Indian government data showed Christmas decoration exports in the year ended March increased more than 54% from fiscal year 2020 levels, while handicraft exports witnessed a jump of around 32% during the same period.
China’s continued decoupling from the global economy along with post-pandemic recovery presenting an opportunity for India to accelerate its investment in longer-term competitiveness and prioritize ‘winnable’ sectors, Siddharth Jain, a partner in the operations and performance practice at Kearney, said. By 2030, India is projected to have the world’s most abundant labor force, and could contribute over $500 billion annually to the global economy, according to a report by Kearney and the World Economic Forum.
“We have started to see green-shoots of this with India’s exports in FY22 reaching around $420 billion, far higher than earlier years,” Jain said. “This was driven by a combination of external as well as internal factors.”

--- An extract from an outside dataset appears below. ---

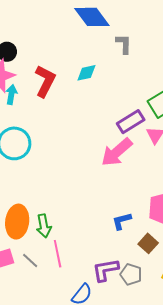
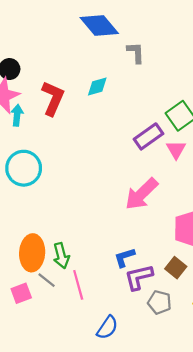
pink arrow: (117, 152) -> (142, 194), moved
blue L-shape: (122, 221) -> (124, 257), moved
gray line: (30, 260) -> (47, 280), moved
purple L-shape: (105, 270) -> (139, 277), moved

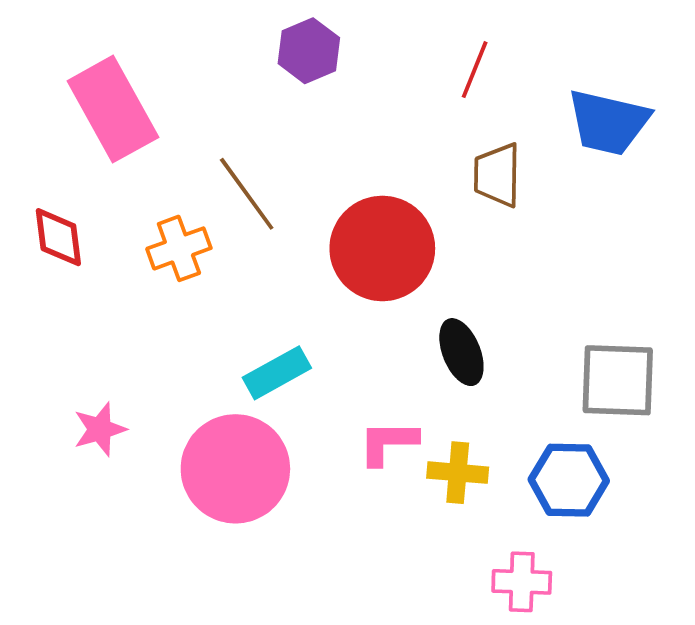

India also managed to surpass El Salvador to become one of the top 5 suppliers of cotton t-shirts to the US this year.
The apparels sector, where India competes with nations like Bangladesh, saw an up-tick owing to multiple factors including a ban of all cotton products from China’s Xinjiang region over alleged ill-treatment of its ethnic Uighur Muslim minority, said Gautam Nair, managing director at Matrix Clothing Pvt., a medium-sized garment export firm. “The surge also further accentuated due to huge boom in buyers’ purchase and supply chain diversification.”
Medium- and large-export firms saw a jump of 30%-40% in their order books last fiscal year and the upswing would be more visible in the current financial year ending March 2023, Nair said. Matrix Clothing, which exports apparels to global brands including Superdry, Ralph Lauren, Timberland, and Napapijri, has seen orders climb by 45% last fiscal year compared to the pre-covid year.
Still, there are hurdles to the growth of low-value-added manufacturing in the form of non-labor costs, warn analysts.
“The bigger problems are the legacy issues of contract enforcements, tax transparency etc.,” said Priyanka Kishore, an economist at Oxford Economics. “These do pose a challenge to India’s manufacturing ambitions and need to be addressed for the country to fully tap its potential as a manufacturing hub.”